Banks as Promise Keepers
In my 20 odd years in the treasury business, I have seen the sales efforts of banks from many perspective. I worked for a bank selling FX and MM products for six years, I was a banks’ customer working for a corporate treasury for five years, and the last ten years, I have worked with several banks to sell solutions to corporate treasuries.
The banks’ sales people have an excellent starting point for effective sales. The banks typically have existing relationships with the clients and only few companies refuse to meet with a sales person from their bank. Despite this excellent position, the banks’ sales people quite often manage to blow their chances — they do not prepare well enough for the client meetings, they do not acquaint themselves with clients’ needs, they don’t check what they promised the last time around.
When I worked at a corporate treasury, we tried to keep an open mind for the banks’ sales calls.

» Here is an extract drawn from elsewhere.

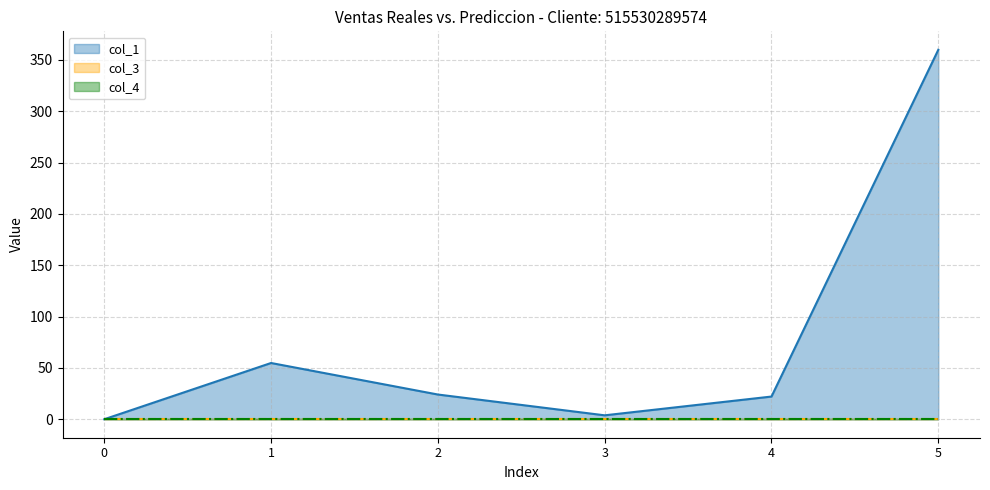

True or false: col_4 and col_3 cross at least once.

False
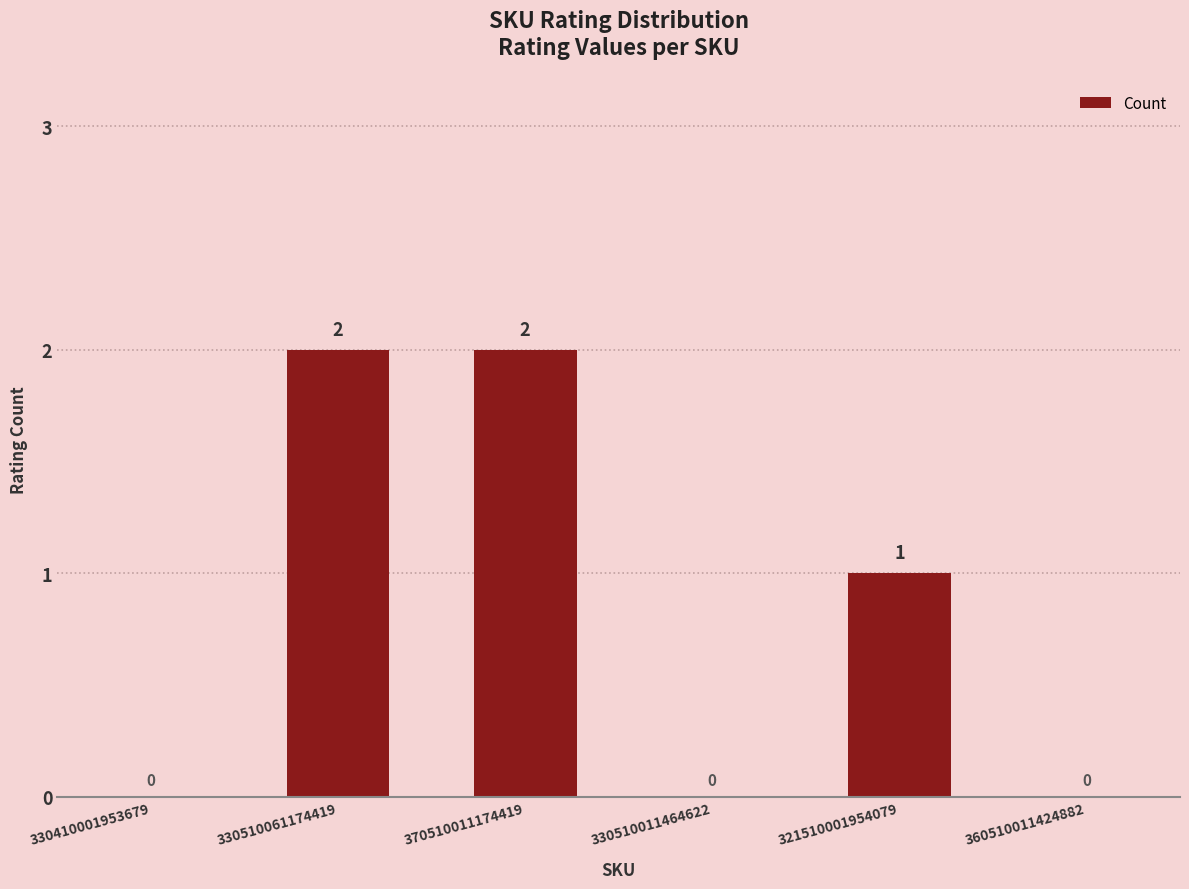

Is it true that the value at 370510011174419 is 2?

True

We were quite direct about the problems we were facing and we asked for solutions. When we started noticing that the meetings were a waste of time, we devised a test for the banks.
During two month’s time, we met with the representatives of six international finance institutions. We presented them all with the same challenge regarding the centralized hedging of FX risks in our South African subsidiaries and asked them to give us suggested solutions with the help of the banks’ experts.

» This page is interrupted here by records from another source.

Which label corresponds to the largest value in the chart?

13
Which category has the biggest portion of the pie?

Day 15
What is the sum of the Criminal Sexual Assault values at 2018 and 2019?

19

The bank representatives nodded their heads while having their bisquits, wrote down our request, and promised to get back to us. With a request this tangible, we thought that all the banks would have gotten back to us (even though we did suspect some of them did not have a full solution).
Rather mind bogglingly, only one of the six banks got back to us. This bank that met the bare minimum requirement of sales effort, soon became our main partner in FX dealing. I don’t actually recall if the solution suggested by them was any good or even if we used it at all. What was relevant was that they kept their promise.
The other banks probably did not realize why their volumes went down. And we did not feel it was our job to tell them, either.